Problems and tasks:
• A. In the blog post, what year did the writer first feel the urge to help with the brother's toes?
• B. Revise the blog post by giving it again between "Bro: Ya know..." and "admit to willingly.", inclusive, with "unique bond" replaced by "special bond".
• C. In the blog post's sentence beginning "Since then, I've been giving him pedicures", which places does the brother come home from?
-- Text passage follows --
Thursday, May 24, 2007

My Secret Vocation

According to a certain astrology website out there (or you know, Walter Mercado for those of you out there that watch Univision), my sign is really into feet (aside from really diggin' the bottle-o-liquor).
I don't generally believe astrology (I'll entertain myself with it, no doubt)... and when that subject of feet comes into play... I definitely don't agree.
I really, really, REALLY don't like feet. My dislike for feet has been one of the key factors behind me no longer staring at the ground when I walk (I now keep my gaze slightly above the ground... say, torso-level).
I don't go to extremes and tell people not to expose their toes in my presence, or outright scream something like "Oh shit! Those are some tore-up toes you got there!"
I just ignore feet.

Well, at least I try to ignore feet as often as possible... that is, until my brother comes back from wherever the hell he's been.
Something about the poor guy just makes me want to give him pedicures (maybe it's when he'll come up to me and say something like "Yo, my feets iz all fucked up. You needa fix 'em," No, he's not retarded, he just likes talking like... Biggie Smalls. He better not talk like that at Notre Dame... better not). His toes are fucked up!

(Bruises like a M.F.er!)
They've been like that since... I don't know... but I didn't get the urge to help out until 2001, when he first got out of basic training. His toes were JACKED, I suppose from all the difficult b.s. he had to do in Basic. I thought maybe those messed up toenails would bug him, so I gave him a nice pedicure (plus, I was all sentimental and sad because the whole 9/11 thing had just happened and I thought I was going to lose my brother to Afghanistan. I thought "Oh God! I spent 16 years of my life pulling his hair, kicking his shins, and screaming at him... I don't want him to think of that when he's out there in the desert fearing for his life!").

Since then, I've been giving him pedicures each time he returns home (it used to be whenever he came home from Huachuca or that one time he came back from Guam/Korea. Now it's just South Bend).
Sure, I do a lot of gagging and I'd kill for someone to give me some latex gloves, but I get the job done: (they look a lot better whenever I have a nice, new Emory board with a brand new buffing side)
Bro: Yo, you're gonna have to do this again when I come back from Milan and we head out to El Chillo, ya know whadda mean?
Me: Fool, if your toes are fucked up by July, I'm kicking your ass. What the hell are you doing with your feet?
Bro: Ya know... going t'clubs, pimpin' some ladies...
Me: And getting your toes stepped on? Shit, those ladies need to learn how to dance... look at them bruises!

Maybe Walter Mercado does have a point (I might give a pedi to a homie... might)... or my brother and I just have a unique bond... one which neither of us admit to willingly.
(Bro to friends: Nah, bitch, I was born with these nails! I got good genes!
Me to friends: Nah, man, my bro gets his shit done at nail salons... I would NEVER touch those shits!)
-- Text passage concluded --
-- Dataset extract follows --
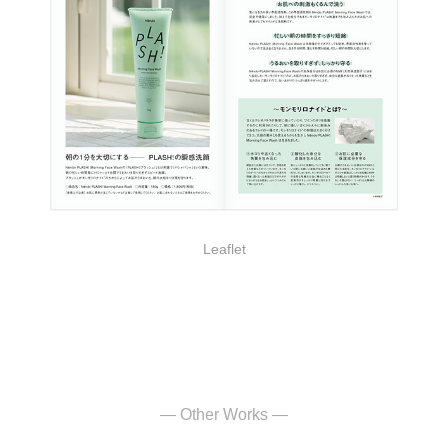
Leaflet
— Other Works —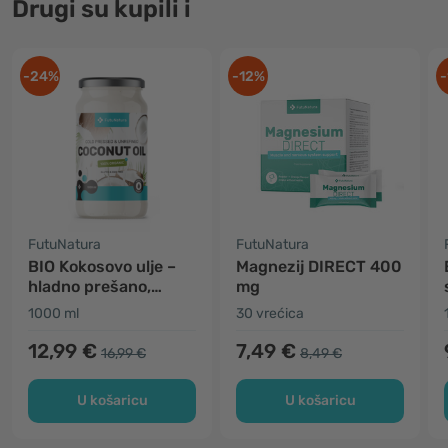
Drugi su kupili i
-24%
-12%
-
FutuNatura
FutuNatura
BIO Kokosovo ulje –
Magnezij DIRECT 400
hladno prešano,
mg
nerafinirano
1000 ml
30 vrećica
12,99 €
7,49 €
16,99 €
8,49 €
U košaricu
U košaricu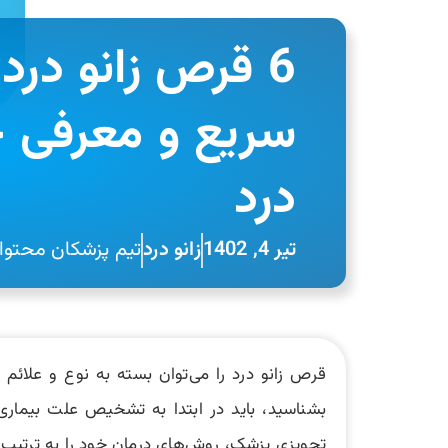
6 قرص زانو درد 
سریع و معرفی چ
درد
تیر 4, 1402
زانو درد
تیم پزشکان محتوای
قرص زانو درد را می‌توان بسته به نوع و علائم 
بشناسید، باید در ابتدا به تشخیص علت بیماری 
تجویزی پزشک، روش‌های درمان خود را به ترتیب دن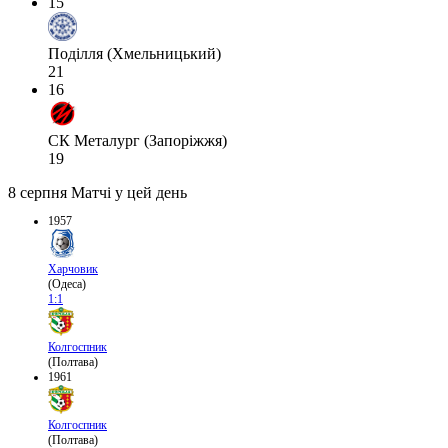
15
Поділля (Хмельницький)
21
16
СК Металург (Запоріжжя)
19
8 серпня
Матчі у цей день
1957
Харчовик
(Одеса)
1:1
Колгоспник
(Полтава)
1961
Колгоспник
(Полтава)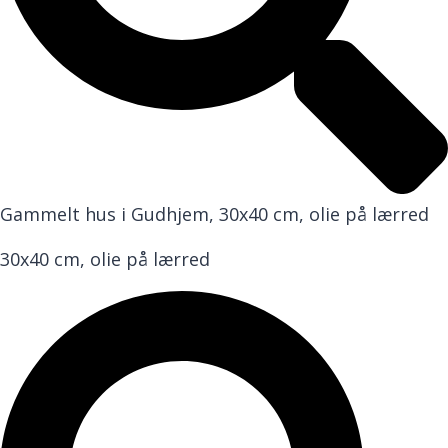
Gammelt hus i Gudhjem, 30x40 cm, olie på lærred
30x40 cm, olie på lærred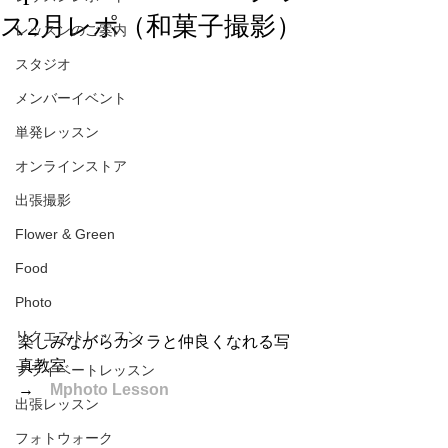
ス2月レポ（和菓子撮影）
レッスンのご案内
スタジオ
メンバーイベント
単発レッスン
オンラインストア
出張撮影
Flower & Green
Food
Photo
リクエストレッスン
楽しみながらカメラと仲良くなれる写
真教室
プライベートレッスン
→　
Mphoto Lesson
出張レッスン
フォトウォーク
-- Dataset extract concluded --
Solutions per task:
• A. 2001, when he first got out of basic training.

• B.
Bro: Ya know... going t'clubs, pimpin' some ladies...
Me: And getting your toes stepped on? Shit, those ladies need to learn how to dance... look at them bruises!

Maybe Walter Mercado does have a point (I might give a pedi to a homie... might)... or my brother and I just have a special bond... one which neither of us admit to willingly.

• C. Huachuca, Guam/Korea, and South Bend.